Requirement. Please reproduce, word for word, the lines that begin at the one containing "所以具有确认、否定和重传、超" and end with the one containing "- TA = 接收方发送确认分组消耗的时间长度".

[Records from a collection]
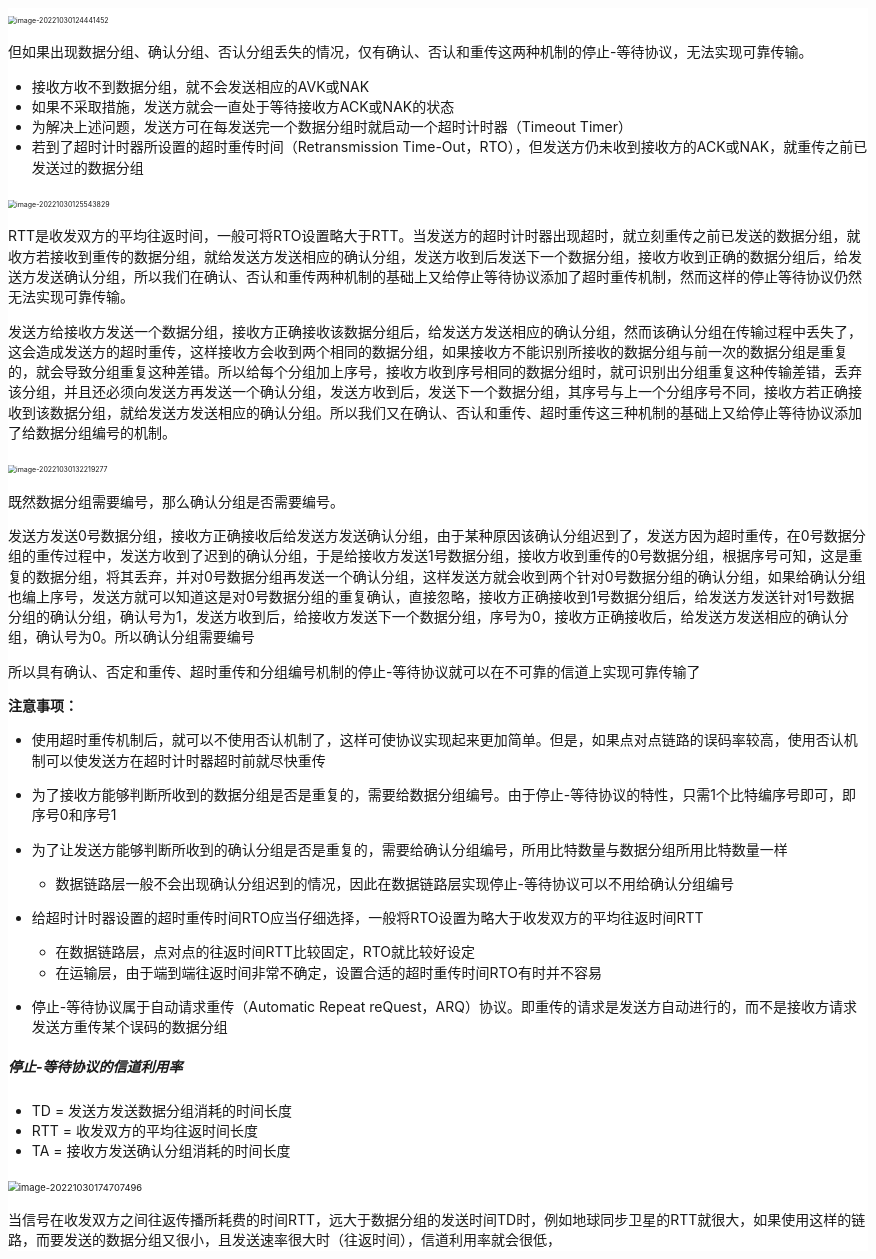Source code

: <img src="https://2114301743-1314609253.cos.ap-nanjing.myqcloud.com/img/image-20221030124441452.png" alt="image-20221030124441452" style="zoom:50%;" />

但如果出现数据分组、确认分组、否认分组丢失的情况，仅有确认、否认和重传这两种机制的停止-等待协议，无法实现可靠传输。



- 接收方收不到数据分组，就不会发送相应的AVK或NAK
- 如果不采取措施，发送方就会一直处于等待接收方ACK或NAK的状态
- 为解决上述问题，发送方可在每发送完一个数据分组时就启动一个超时计时器（Timeout Timer）
- 若到了超时计时器所设置的超时重传时间（Retransmission Time-Out，RTO），但发送方仍未收到接收方的ACK或NAK，就重传之前已发送过的数据分组

<img src="https://2114301743-1314609253.cos.ap-nanjing.myqcloud.com/img/image-20221030125543829.png" alt="image-20221030125543829" style="zoom:50%;" />

RTT是收发双方的平均往返时间，一般可将RTO设置略大于RTT。当发送方的超时计时器出现超时，就立刻重传之前已发送的数据分组，就收方若接收到重传的数据分组，就给发送方发送相应的确认分组，发送方收到后发送下一个数据分组，接收方收到正确的数据分组后，给发送方发送确认分组，所以我们在确认、否认和重传两种机制的基础上又给停止等待协议添加了超时重传机制，然而这样的停止等待协议仍然无法实现可靠传输。



发送方给接收方发送一个数据分组，接收方正确接收该数据分组后，给发送方发送相应的确认分组，然而该确认分组在传输过程中丢失了，这会造成发送方的超时重传，这样接收方会收到两个相同的数据分组，如果接收方不能识别所接收的数据分组与前一次的数据分组是重复的，就会导致分组重复这种差错。所以给每个分组加上序号，接收方收到序号相同的数据分组时，就可识别出分组重复这种传输差错，丢弃该分组，并且还必须向发送方再发送一个确认分组，发送方收到后，发送下一个数据分组，其序号与上一个分组序号不同，接收方若正确接收到该数据分组，就给发送方发送相应的确认分组。所以我们又在确认、否认和重传、超时重传这三种机制的基础上又给停止等待协议添加了给数据分组编号的机制。

<img src="https://2114301743-1314609253.cos.ap-nanjing.myqcloud.com/img/image-20221030132219277.png" alt="image-20221030132219277" style="zoom:50%;" />



既然数据分组需要编号，那么确认分组是否需要编号。

发送方发送0号数据分组，接收方正确接收后给发送方发送确认分组，由于某种原因该确认分组迟到了，发送方因为超时重传，在0号数据分组的重传过程中，发送方收到了迟到的确认分组，于是给接收方发送1号数据分组，接收方收到重传的0号数据分组，根据序号可知，这是重复的数据分组，将其丢弃，并对0号数据分组再发送一个确认分组，这样发送方就会收到两个针对0号数据分组的确认分组，如果给确认分组也编上序号，发送方就可以知道这是对0号数据分组的重复确认，直接忽略，接收方正确接收到1号数据分组后，给发送方发送针对1号数据分组的确认分组，确认号为1，发送方收到后，给接收方发送下一个数据分组，序号为0，接收方正确接收后，给发送方发送相应的确认分组，确认号为0。所以确认分组需要编号

所以具有确认、否定和重传、超时重传和分组编号机制的停止-等待协议就可以在不可靠的信道上实现可靠传输了

**注意事项：**

- 使用超时重传机制后，就可以不使用否认机制了，这样可使协议实现起来更加简单。但是，如果点对点链路的误码率较高，使用否认机制可以使发送方在超时计时器超时前就尽快重传

- 为了接收方能够判断所收到的数据分组是否是重复的，需要给数据分组编号。由于停止-等待协议的特性，只需1个比特编序号即可，即序号0和序号1

- 为了让发送方能够判断所收到的确认分组是否是重复的，需要给确认分组编号，所用比特数量与数据分组所用比特数量一样
  - 数据链路层一般不会出现确认分组迟到的情况，因此在数据链路层实现停止-等待协议可以不用给确认分组编号
- 给超时计时器设置的超时重传时间RTO应当仔细选择，一般将RTO设置为略大于收发双方的平均往返时间RTT
  - 在数据链路层，点对点的往返时间RTT比较固定，RTO就比较好设定
  - 在运输层，由于端到端往返时间非常不确定，设置合适的超时重传时间RTO有时并不容易
- 停止-等待协议属于自动请求重传（Automatic Repeat reQuest，ARQ）协议。即重传的请求是发送方自动进行的，而不是接收方请求发送方重传某个误码的数据分组

##### 停止-等待协议的信道利用率

- TD = 发送方发送数据分组消耗的时间长度
- RTT = 收发双方的平均往返时间长度
- TA = 接收方发送确认分组消耗的时间长度

<img src="https://2114301743-1314609253.cos.ap-nanjing.myqcloud.com/img/image-20221030174707496.png" alt="image-20221030174707496" style="zoom:67%;" />

当信号在收发双方之间往返传播所耗费的时间RTT，远大于数据分组的发送时间TD时，例如地球同步卫星的RTT就很大，如果使用这样的链路，而要发送的数据分组又很小，且发送速率很大时（往返时间），信道利用率就会很低，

Task result.
所以具有确认、否定和重传、超时重传和分组编号机制的停止-等待协议就可以在不可靠的信道上实现可靠传输了

**注意事项：**

- 使用超时重传机制后，就可以不使用否认机制了，这样可使协议实现起来更加简单。但是，如果点对点链路的误码率较高，使用否认机制可以使发送方在超时计时器超时前就尽快重传

- 为了接收方能够判断所收到的数据分组是否是重复的，需要给数据分组编号。由于停止-等待协议的特性，只需1个比特编序号即可，即序号0和序号1

- 为了让发送方能够判断所收到的确认分组是否是重复的，需要给确认分组编号，所用比特数量与数据分组所用比特数量一样
  - 数据链路层一般不会出现确认分组迟到的情况，因此在数据链路层实现停止-等待协议可以不用给确认分组编号
- 给超时计时器设置的超时重传时间RTO应当仔细选择，一般将RTO设置为略大于收发双方的平均往返时间RTT
  - 在数据链路层，点对点的往返时间RTT比较固定，RTO就比较好设定
  - 在运输层，由于端到端往返时间非常不确定，设置合适的超时重传时间RTO有时并不容易
- 停止-等待协议属于自动请求重传（Automatic Repeat reQuest，ARQ）协议。即重传的请求是发送方自动进行的，而不是接收方请求发送方重传某个误码的数据分组

##### 停止-等待协议的信道利用率

- TD = 发送方发送数据分组消耗的时间长度
- RTT = 收发双方的平均往返时间长度
- TA = 接收方发送确认分组消耗的时间长度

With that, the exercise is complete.